Im Gegensatz zur WHI-Studie hat die Hormoneinnahme sowohl in HERS als auch in
HERS II keinen Effekt auf die Zahl der Knochenbrüche (RR Gesamtstudie 1,04; 95% CI 0,87 bis 1,25). Hüftfrakturen nehmen in der
Hormongruppe in HERS II sogar zu (RR 2,11; 95% CI 1,06 bis 4,19). Dies dürfte aber am ehesten als zufällige Signifikanz zu interpretieren sein.
Brustkrebs nimmt in der Gesamtstudie nicht signifikant, aber in
ähnlicher Größenordnung zu wie in der WHI-Studie (RR 1,27; 95% CI 0,84 bis 1,94).6
WEST-STUDIE: Zu negativer Nutzen-Schaden-Bilanz kommt auch die zweite randomisierte Sekundärpräventionsstudie WEST (Women's
Estrogen for Stroke Trial) mit 664 Frauen zwischen 46 und 91 Jahren, die bis zu drei Monate vor Studienbeginn einen ischämischen Schlaganfall oder eine
transitorische ischämische Attacke erlitten haben.9 Die Frauen nehmen durchschnittlich 2,8 Jahre lang täglich 1 mg Estradiol (ESTRIFAM u.a.)
oder Plazebo ein. Frauen mit Gebärmutter (55%) werden einmal jährlich vaginal mit Ultraschall auf Endometriumhyperplasie untersucht oder nehmen einmal
jährlich zwölf Tage lang 5 mg Medroxyprogesteronazetat ein.
Der primäre kombinierte Endpunkt aus nicht tödlichem Schlaganfall
und Gesamtsterblichkeit unterscheidet sich nicht signifikant (RR 1,1; 95 CI 0,8 bis 1,4).
Bei tödlichen Schlaganfällen ergibt sich ein Trend zu
erhöhtem Risiko unter Estradiol (RR 2,9; 95% CI 0,9-9,0).

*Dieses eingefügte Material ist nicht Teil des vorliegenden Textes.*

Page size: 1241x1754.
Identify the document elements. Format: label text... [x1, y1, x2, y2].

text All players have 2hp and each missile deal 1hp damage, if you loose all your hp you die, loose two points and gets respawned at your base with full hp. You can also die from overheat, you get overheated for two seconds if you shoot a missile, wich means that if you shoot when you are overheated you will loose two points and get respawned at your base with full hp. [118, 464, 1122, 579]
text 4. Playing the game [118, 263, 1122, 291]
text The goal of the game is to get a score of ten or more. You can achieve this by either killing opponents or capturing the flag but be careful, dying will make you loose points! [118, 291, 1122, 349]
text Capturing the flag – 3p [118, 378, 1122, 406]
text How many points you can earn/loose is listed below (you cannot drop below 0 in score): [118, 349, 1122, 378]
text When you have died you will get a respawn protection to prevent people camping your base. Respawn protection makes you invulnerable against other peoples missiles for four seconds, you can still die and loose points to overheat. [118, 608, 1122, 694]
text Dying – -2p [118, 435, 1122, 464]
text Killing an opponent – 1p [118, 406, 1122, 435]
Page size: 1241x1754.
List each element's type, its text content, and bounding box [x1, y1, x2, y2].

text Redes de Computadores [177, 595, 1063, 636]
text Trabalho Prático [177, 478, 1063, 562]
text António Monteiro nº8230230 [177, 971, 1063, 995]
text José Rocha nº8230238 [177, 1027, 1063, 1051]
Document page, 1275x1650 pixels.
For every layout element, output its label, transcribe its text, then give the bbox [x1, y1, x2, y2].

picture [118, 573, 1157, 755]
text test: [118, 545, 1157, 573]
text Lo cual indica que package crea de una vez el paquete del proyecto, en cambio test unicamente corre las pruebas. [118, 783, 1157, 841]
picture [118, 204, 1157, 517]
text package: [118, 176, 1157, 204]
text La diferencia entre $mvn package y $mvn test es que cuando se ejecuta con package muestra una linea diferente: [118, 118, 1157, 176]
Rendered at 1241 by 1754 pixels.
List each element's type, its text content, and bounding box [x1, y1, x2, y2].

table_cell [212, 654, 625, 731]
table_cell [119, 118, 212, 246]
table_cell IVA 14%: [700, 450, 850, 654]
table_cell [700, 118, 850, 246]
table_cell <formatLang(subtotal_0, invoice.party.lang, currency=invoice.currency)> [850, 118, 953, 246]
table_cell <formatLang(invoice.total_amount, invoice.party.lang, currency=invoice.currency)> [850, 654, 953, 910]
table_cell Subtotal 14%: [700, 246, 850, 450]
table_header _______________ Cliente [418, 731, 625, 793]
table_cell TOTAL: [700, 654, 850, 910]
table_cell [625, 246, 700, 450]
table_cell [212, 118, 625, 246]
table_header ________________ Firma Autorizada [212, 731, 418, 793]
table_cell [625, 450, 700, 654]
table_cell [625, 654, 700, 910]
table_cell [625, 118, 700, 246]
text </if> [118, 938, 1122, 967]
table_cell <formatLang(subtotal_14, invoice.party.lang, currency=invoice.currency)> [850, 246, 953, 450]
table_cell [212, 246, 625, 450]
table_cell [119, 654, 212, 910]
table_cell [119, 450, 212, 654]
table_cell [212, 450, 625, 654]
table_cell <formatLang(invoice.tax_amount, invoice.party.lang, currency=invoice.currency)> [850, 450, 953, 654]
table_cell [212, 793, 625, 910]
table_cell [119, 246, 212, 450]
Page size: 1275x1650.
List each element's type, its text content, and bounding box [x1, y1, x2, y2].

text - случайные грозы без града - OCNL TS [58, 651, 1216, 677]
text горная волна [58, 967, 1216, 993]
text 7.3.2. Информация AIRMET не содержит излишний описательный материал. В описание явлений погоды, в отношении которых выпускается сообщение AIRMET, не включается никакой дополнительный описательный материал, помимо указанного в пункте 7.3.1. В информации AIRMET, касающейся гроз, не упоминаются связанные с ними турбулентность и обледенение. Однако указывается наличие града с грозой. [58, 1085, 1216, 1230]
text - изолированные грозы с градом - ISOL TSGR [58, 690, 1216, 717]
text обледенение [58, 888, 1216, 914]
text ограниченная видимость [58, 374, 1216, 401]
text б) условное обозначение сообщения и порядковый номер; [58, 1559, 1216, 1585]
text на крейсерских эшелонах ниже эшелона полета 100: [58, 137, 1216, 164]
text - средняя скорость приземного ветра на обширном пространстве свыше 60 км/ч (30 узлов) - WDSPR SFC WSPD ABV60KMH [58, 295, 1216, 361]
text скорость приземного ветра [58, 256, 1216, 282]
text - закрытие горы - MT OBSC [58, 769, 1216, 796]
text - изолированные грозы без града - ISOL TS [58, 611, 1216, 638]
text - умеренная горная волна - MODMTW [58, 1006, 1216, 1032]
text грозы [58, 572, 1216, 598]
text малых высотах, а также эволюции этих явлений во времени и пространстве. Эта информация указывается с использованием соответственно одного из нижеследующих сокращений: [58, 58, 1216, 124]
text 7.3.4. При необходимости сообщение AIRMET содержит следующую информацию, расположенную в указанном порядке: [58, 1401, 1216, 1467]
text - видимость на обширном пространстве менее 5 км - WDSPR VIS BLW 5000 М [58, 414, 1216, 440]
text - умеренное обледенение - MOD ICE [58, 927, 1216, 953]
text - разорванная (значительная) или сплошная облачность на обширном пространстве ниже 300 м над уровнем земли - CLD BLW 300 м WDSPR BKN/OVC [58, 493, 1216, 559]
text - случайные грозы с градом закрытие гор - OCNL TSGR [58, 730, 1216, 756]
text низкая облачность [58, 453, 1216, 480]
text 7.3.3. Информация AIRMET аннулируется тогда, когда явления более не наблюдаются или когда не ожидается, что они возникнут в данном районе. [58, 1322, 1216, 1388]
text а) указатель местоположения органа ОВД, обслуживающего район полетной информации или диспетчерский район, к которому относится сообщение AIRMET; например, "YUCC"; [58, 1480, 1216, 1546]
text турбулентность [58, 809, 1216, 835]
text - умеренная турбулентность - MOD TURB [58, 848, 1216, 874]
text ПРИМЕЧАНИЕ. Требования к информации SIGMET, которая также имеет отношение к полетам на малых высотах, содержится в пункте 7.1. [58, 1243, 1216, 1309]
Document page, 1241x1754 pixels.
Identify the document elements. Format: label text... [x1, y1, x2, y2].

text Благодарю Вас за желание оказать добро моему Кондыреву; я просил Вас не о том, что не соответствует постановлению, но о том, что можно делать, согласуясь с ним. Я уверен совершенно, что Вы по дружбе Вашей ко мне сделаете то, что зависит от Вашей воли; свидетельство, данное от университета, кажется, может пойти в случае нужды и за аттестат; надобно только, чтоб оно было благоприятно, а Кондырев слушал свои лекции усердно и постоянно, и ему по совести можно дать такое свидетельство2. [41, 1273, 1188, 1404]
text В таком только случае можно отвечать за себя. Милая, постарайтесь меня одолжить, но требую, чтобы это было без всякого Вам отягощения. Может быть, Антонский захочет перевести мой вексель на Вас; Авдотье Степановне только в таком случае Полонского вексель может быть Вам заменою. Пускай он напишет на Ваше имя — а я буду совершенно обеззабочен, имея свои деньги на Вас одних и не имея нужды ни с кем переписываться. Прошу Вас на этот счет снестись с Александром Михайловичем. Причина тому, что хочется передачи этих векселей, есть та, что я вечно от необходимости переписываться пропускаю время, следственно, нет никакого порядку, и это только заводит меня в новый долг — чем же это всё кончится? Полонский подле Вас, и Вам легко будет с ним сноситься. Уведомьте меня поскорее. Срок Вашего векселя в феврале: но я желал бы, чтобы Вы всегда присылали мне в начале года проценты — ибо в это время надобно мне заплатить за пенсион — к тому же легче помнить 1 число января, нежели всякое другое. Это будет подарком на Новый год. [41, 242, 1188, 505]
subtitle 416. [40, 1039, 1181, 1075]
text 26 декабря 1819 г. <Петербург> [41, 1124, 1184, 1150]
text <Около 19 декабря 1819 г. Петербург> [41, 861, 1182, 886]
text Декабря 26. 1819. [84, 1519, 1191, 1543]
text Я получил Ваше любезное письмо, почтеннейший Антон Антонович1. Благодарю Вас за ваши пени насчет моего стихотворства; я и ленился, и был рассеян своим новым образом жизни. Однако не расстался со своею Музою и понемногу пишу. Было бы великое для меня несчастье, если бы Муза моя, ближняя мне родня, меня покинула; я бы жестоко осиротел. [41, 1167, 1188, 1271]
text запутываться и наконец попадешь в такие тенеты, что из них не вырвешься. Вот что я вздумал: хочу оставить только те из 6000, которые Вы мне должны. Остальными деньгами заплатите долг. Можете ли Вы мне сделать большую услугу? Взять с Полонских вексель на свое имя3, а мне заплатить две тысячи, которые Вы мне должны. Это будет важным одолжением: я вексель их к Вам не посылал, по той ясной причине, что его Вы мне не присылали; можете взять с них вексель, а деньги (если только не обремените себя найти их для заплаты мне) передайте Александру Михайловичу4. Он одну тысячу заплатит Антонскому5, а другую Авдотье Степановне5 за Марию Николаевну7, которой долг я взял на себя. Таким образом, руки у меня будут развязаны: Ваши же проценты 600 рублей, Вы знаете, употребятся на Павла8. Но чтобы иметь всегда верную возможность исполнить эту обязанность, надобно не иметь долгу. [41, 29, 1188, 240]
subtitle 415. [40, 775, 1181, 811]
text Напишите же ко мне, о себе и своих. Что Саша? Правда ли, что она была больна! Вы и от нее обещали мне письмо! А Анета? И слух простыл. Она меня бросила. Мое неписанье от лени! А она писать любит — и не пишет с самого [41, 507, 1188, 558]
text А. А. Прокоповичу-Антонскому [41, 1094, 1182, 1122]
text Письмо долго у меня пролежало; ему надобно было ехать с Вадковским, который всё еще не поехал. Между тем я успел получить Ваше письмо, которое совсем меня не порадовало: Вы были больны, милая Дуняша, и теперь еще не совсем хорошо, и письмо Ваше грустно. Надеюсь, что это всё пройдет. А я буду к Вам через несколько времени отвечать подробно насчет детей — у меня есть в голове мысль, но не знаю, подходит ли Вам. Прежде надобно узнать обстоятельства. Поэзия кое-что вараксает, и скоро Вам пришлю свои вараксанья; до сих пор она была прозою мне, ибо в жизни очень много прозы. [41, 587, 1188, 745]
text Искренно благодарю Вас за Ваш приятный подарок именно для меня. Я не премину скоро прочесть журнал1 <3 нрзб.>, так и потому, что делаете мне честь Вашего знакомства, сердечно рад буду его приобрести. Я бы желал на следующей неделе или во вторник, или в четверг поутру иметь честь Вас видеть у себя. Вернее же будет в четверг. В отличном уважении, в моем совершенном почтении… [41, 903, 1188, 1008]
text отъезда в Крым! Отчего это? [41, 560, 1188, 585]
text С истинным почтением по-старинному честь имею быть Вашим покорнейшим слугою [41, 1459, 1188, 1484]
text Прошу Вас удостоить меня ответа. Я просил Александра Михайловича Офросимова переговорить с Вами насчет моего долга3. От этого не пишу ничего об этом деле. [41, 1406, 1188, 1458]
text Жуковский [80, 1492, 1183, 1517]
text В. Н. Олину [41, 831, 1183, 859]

Nach einer auf Grund der Ergebnisse der HERS-Studie durchgeführten Post-
hoc-Analyse kommen Schlaganfälle in den ersten sechs Einnahmemonaten unter dem Östrogen signifikant häufiger vor als unter Plazebo
(RR 2,3; 95% CI 1,1-5,0).
Schlaganfälle verlaufen in der Estradiolgruppe häufiger schwer als in der
Plazebogruppe. Dieser Unterschied ist jedoch nicht signifikant.
Wie zu erwarten nehmen unter der (in Deutschland bei Frauen mit Gebärmutter
nicht zugelassenen) Östrogenmonotherapie Schädigungen der Gebärmutterschleimhaut wie Blutungen und Hyperplasie zu.